Eurosceptics in a number of member states have welcomed the vote by Britain to become the first sovereign state to leave the EU.
This has deepened fears among mainstream politicians about the rise of anti-establishment parties, not least in France where far-right National Front leader Marine Le Pen is expected to perform strongly in a presidential election next year.
This, they worry, could lead to a domino effect of other countries wanting to leave too.
Slovakia's far right People's Party on Saturday launched a petition for a referendum on the country's future in the EU.
European Commission President Jean-Claude Juncker also wants to begin negotiating Britain's departure immediately.
"It doesn't make any sense to wait until October to try to negotiate the terms of their departure," he said on Friday.
The British pound fell as much as 10 percent against the US dollar on Friday to levels last seen in 1985 on fears the decision could hit investment in the world's fifth-largest economy, threaten London's role as a global financial capital, and usher in months of political uncertainty.
The euro slid 2.0 percent against the dollar and world stock markets saw more than US$2 trillion (NZ$2.80 trillion) wiped off their value.
Ratings agency Moody's downgraded its outlook for Britain, saying its creditworthiness was now at greater risk as the country would face substantial challenges to successfully negotiating its exit from the bloc.
But the period of uncertainty risks damaging economies far beyond Britain's shores and European Central Bank policymaker Francois Villeroy de Galhau joined the clamour for haste.
"What happened on Thursday is bad news, first of all for Britain," he told France Inter radio, although he acknowledged there would be more limited "negative consequences for the European economy".
Villeroy delivered a warning to Britain over the City of London financial centre which handles trillions of euros of business through its traders and clearing houses even though it lies outside the ECB's jurisdiction.
That was at risk, including the "passport" arrangement under Europe's single market rules which allow London banks to do business with clients in the euro zone, even though Britain never joined the common currency.
The only way around this was for Britain to follow the example of Norway, which lies outside the EU but has joined the single market.

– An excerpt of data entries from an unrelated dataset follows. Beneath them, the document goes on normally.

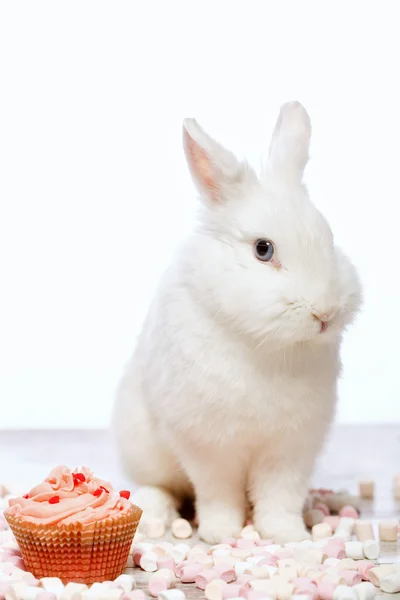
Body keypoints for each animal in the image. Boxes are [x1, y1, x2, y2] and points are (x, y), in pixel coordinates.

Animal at [112, 102, 362, 544]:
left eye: (329, 240)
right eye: (263, 250)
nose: (325, 313)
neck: (267, 346)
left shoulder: (290, 448)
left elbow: (279, 494)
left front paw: (287, 534)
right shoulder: (208, 447)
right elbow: (218, 493)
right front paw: (220, 532)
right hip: (143, 446)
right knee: (159, 484)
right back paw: (155, 509)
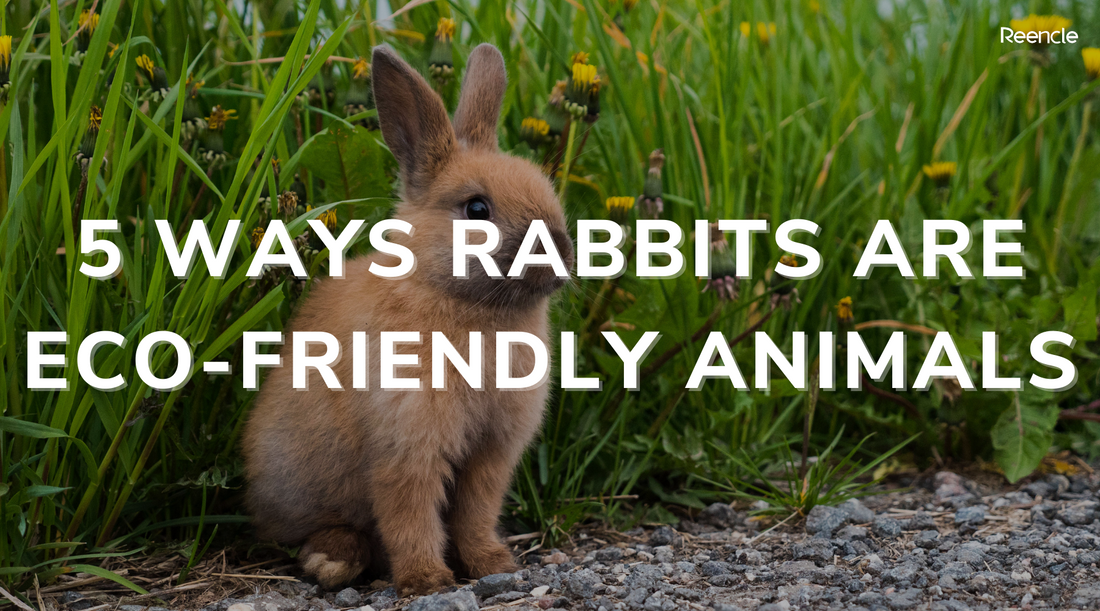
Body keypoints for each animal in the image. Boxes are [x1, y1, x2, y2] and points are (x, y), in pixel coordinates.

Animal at [241, 43, 574, 596]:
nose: (563, 255)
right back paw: (331, 561)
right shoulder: (406, 445)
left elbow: (475, 513)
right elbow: (410, 514)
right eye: (477, 208)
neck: (466, 302)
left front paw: (493, 565)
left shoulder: (491, 454)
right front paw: (427, 580)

This means signing up to the rules, including the free movement of workers - likely to be taboo in Britain where the "leave" camp promised to control immigration from the EU, including huge numbers from the poorer eastern member states such as Poland.
Cameron has said someone else should take the lead in Britain's complicated exit negotiations.
His replacement could be his Conservative rival Boris Johnson, the former London mayor who became the most recognisable face of the Leave camp and who is now favourite to succeed him.
There was euphoria among Britain's eurosceptic newspapers.
"Birth of a new Britain," the Daily Telegraph said, while the Daily Star tabloid borrowed from Donald Trump's campaigning message with its headline "Now Let's Make Britain Great Again".
But those among the more than 16 million who voted to stay in the EU also raised their voices.
The United Kingdom itself could also now break apart.
Scotland's pro-EU First Minister Nicola Sturgeon said her devolved government was preparing to present legislation allowing a second independence referendum while continuing discussions on its place within the EU.
Scots rejected independence in 2014 by 55-45 percent.
But Scotland voted 62 to 38 percent to stay in the EU on Thursday, raising the possibility that it would be forced out of the EU against its will.
Elsewhere, more than 1.1 Britons have signed a petition on parliament's website calling for a second EU referendum because fewer than 60 percent of voters had backed Leave on a turnout of under 75 percent.
The petition will have to be discussed by MPs but has no legal force.